Era madrugada quando o velho entrou no carro. Tinha alguma coisa errada

O velhinho abriu a porta muito devagar. Ficou lá, a mão no trinco, num sai-não-sai que eu observei de dentro do carro. Não pensei que fosse o meu passageiro. Quem pediu o carro foi uma mulher. Então, quando ele deu uns passinhos pra fora e parou na frente do prédio, continuei olhando pra porta pra ver se ela aparecia. Ele olhava pra um lado, pra outro. Aí ouvi a mulher gritar. Sabe aqueles predinhos, aqueles de conjunto? Eram vários, sei lá, uns seis. Ela apareceu na janela do segundo andar. Vai lá, vai! Achei que estava apontando pra mim. Desembarquei e gritei pra ela “foi a senhora que pediu o carro?” Ela respondeu “é pra ele” e indicou o velho com um movimento de cabeça. O homem parecia não entender nada.

Enquanto eu o ajudava a embarcar, ela virou as costas e entrou. Senti que tinha coisa ruim ali. Custava acompanhar o homem? Bonita até, a mulher. Será que ele é cliente? Vejo cada coisa…

Saímos e o homem que até então estava mudo me disse que não sabia o endereço. “Sem problema, já tenho aqui”, respondi. Ele grunhiu algumas palavras. Palavras? Difícil entender o que dizia. Falava rápido e pronunciava mal. Pra meu azar, queria conversar. De cara contou que não é daqui.
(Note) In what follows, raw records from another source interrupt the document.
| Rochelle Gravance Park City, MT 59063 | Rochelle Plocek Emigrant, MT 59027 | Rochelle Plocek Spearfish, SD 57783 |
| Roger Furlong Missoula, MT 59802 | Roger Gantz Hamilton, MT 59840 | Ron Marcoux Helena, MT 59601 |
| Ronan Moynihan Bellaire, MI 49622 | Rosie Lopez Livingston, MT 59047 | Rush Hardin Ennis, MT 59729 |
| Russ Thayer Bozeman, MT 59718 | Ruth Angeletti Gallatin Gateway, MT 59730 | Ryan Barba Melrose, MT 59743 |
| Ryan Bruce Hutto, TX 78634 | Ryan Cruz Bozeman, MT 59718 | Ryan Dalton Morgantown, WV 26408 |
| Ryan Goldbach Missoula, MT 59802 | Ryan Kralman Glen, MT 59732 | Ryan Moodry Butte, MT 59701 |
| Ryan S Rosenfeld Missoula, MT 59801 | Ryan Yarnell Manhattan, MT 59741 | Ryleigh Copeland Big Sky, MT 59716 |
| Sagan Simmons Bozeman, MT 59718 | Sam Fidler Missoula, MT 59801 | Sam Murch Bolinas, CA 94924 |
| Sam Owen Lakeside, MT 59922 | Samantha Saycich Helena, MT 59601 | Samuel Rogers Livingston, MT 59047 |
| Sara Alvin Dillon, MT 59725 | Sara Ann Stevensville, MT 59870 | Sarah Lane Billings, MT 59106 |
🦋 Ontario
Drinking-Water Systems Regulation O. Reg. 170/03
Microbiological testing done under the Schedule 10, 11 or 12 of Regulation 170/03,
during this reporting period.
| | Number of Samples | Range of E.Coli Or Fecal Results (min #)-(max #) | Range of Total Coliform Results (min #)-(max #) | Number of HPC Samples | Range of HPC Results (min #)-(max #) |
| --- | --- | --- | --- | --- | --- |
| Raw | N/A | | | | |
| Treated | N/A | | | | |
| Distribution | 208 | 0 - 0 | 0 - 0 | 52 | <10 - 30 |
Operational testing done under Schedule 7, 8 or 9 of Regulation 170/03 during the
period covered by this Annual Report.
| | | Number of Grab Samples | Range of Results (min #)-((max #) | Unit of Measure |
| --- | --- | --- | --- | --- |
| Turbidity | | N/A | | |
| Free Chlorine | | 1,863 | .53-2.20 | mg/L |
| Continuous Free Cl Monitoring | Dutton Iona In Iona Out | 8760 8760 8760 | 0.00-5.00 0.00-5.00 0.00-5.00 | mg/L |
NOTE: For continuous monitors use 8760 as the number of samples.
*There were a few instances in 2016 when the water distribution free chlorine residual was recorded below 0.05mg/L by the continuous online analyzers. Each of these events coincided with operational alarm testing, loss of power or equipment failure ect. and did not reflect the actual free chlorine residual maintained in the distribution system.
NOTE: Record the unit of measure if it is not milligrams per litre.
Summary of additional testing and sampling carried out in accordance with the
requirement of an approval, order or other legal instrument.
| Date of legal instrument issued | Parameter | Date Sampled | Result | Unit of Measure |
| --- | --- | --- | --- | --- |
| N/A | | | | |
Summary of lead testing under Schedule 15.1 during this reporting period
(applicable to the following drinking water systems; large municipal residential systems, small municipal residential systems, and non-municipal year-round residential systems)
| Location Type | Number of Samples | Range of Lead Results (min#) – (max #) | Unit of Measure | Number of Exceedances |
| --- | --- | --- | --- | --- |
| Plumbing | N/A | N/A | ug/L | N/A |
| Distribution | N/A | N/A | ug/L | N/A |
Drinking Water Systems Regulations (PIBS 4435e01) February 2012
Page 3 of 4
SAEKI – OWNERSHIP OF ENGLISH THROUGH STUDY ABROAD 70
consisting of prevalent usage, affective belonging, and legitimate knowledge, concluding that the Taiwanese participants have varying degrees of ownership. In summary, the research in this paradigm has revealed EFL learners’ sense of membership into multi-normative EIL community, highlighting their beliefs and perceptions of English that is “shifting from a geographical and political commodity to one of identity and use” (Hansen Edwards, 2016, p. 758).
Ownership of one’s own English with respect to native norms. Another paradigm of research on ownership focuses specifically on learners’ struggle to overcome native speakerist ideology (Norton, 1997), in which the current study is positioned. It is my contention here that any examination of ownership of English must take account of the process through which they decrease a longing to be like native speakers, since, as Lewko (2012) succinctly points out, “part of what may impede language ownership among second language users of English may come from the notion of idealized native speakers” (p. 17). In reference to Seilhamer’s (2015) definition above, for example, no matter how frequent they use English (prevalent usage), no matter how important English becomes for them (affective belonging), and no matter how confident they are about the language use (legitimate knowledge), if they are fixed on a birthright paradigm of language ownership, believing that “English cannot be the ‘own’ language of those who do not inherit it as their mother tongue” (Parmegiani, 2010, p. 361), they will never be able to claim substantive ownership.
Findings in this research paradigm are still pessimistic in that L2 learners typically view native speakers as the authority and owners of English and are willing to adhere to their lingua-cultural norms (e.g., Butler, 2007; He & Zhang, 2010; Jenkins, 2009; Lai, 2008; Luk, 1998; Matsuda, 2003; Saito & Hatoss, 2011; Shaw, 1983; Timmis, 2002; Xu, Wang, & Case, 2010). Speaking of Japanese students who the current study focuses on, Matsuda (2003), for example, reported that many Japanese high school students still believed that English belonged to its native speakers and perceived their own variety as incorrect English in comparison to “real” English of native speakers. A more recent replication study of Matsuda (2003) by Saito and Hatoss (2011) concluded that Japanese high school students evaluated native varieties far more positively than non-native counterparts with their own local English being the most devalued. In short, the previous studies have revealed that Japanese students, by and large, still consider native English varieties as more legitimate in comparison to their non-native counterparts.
Cidade pequena. “Zona rural?” Não, mas já morou no sítio, sim. Que veio ver os filhos. Que passa pela casa de um e de outro. Queria dormir no apartamento da filha todas as noites, mas ela disse que tem que sair cedo pra trabalhar. Trabalha até domingo. Tem uma filharada, tudo homem feito, mas problemático.

“A filha é a que apareceu na janela?”

Aquela mesma, a única filha. O resto, tudo macho. E riu – como se tivesse dito algo muito espirituoso.

O filho, esse que ele vai ver agora, vende ferro velho. Penso que é uma hora estranha pra visitar alguém. Quase duas da madrugada. Vai ser meu último cliente. De noite dá muita gente estranha. Sempre me arrependo. Me arrependo até de estar fazendo esse bico enquanto não acho um emprego de verdade. O velho não tem cara de perigoso, mas e se o filho for bandido?

“O filho tá esperando o senhor?”

A minha pergunta provocou um curto-circuito na cabeça do homem. Gaguejou. Resmungou. Balbuciou. Achei que tinha dito alguma coisa que não entendi. Mas parece que não. Só não sabia mesmo o que responder. Disse “acho que vou ter que acordar ele”. Ou disse coisa parecida. Não era esse o plano, não. O plano era dormir na filha. Avisou antes de viajar, avisou de novo ontem, avisou hoje cedo. A filha sempre ocupada, ele quase não veio. Mas a casa dela é melhor pra passar a noite, mais quieta.

“Ela mora sozinha?”

Mora sozinha, sim, separou do marido. Segundo marido. Só vive pra trabalhar. Faxineira. A casa dela é um brinco. Ela tem mania de limpar a casa. Enquanto ele ficou lá, umas horas só, ela não parou de limpar. Digo pra ela descansar, que tá magra, com ar cansado. Ela tem cara de brava, até assusta a netinha. Não sei como a menina gosta tanto dela, se tá sempre de cara amarrada.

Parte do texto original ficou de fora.